• [INPUT RECORDS]
*** Block opens ***
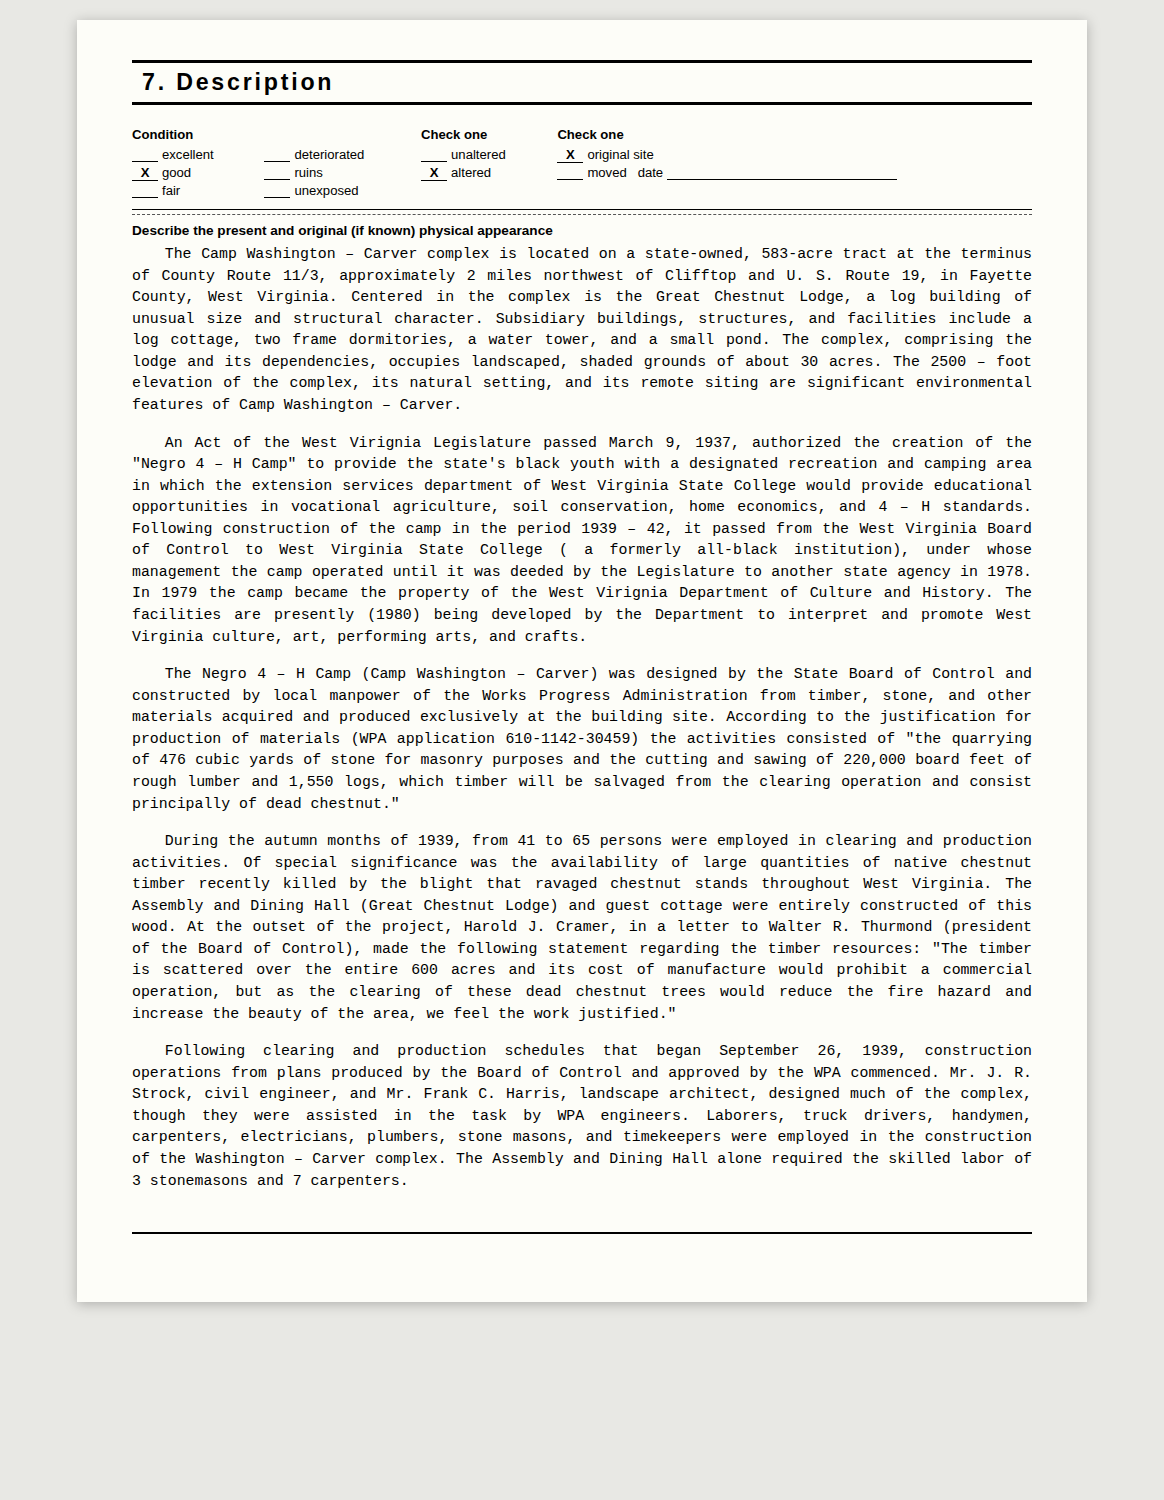7. Description
| Condition | | Check one | Check one |
| --- | --- | --- | --- |
| excellent | deteriorated | unaltered | X original site |
| X good | ruins | X altered | moved date |
| fair | unexposed | | |
Describe the present and original (if known) physical appearance
The Camp Washington – Carver complex is located on a state-owned, 583-acre tract at the terminus of County Route 11/3, approximately 2 miles northwest of Clifftop and U. S. Route 19, in Fayette County, West Virginia. Centered in the complex is the Great Chestnut Lodge, a log building of unusual size and structural character. Subsidiary buildings, structures, and facilities include a log cottage, two frame dormitories, a water tower, and a small pond. The complex, comprising the lodge and its dependencies, occupies landscaped, shaded grounds of about 30 acres. The 2500 – foot elevation of the complex, its natural setting, and its remote siting are significant environmental features of Camp Washington – Carver.
An Act of the West Virignia Legislature passed March 9, 1937, authorized the creation of the "Negro 4 – H Camp" to provide the state's black youth with a designated recreation and camping area in which the extension services department of West Virginia State College would provide educational opportunities in vocational agriculture, soil conservation, home economics, and 4 – H standards. Following construction of the camp in the period 1939 – 42, it passed from the West Virginia Board of Control to West Virginia State College ( a formerly all-black institution), under whose management the camp operated until it was deeded by the Legislature to another state agency in 1978. In 1979 the camp became the property of the West Virignia Department of Culture and History. The facilities are presently (1980) being developed by the Department to interpret and promote West Virginia culture, art, performing arts, and crafts.
The Negro 4 – H Camp (Camp Washington – Carver) was designed by the State Board of Control and constructed by local manpower of the Works Progress Administration from timber, stone, and other materials acquired and produced exclusively at the building site. According to the justification for production of materials (WPA application 610-1142-30459) the activities consisted of "the quarrying of 476 cubic yards of stone for masonry purposes and the cutting and sawing of 220,000 board feet of rough lumber and 1,550 logs, which timber will be salvaged from the clearing operation and consist principally of dead chestnut."
During the autumn months of 1939, from 41 to 65 persons were employed in clearing and production activities. Of special significance was the availability of large quantities of native chestnut timber recently killed by the blight that ravaged chestnut stands throughout West Virginia. The Assembly and Dining Hall (Great Chestnut Lodge) and guest cottage were entirely constructed of this wood. At the outset of the project, Harold J. Cramer, in a letter to Walter R. Thurmond (president of the Board of Control), made the following statement regarding the timber resources: "The timber is scattered over the entire 600 acres and its cost of manufacture would prohibit a commercial operation, but as the clearing of these dead chestnut trees would reduce the fire hazard and increase the beauty of the area, we feel the work justified."
Following clearing and production schedules that began September 26, 1939, construction operations from plans produced by the Board of Control and approved by the WPA commenced. Mr. J. R. Strock, civil engineer, and Mr. Frank C. Harris, landscape architect, designed much of the complex, though they were assisted in the task by WPA engineers. Laborers, truck drivers, handymen, carpenters, electricians, plumbers, stone masons, and timekeepers were employed in the construction of the Washington – Carver complex. The Assembly and Dining Hall alone required the skilled labor of 3 stonemasons and 7 carpenters.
*** Block closes ***
• [PROBLEM]
Where does the word "original" appear in the records? Copy every line that holds it.

• [RESULT]
| excellent | deteriorated | unaltered | X original site |
Describe the present and original (if known) physical appearance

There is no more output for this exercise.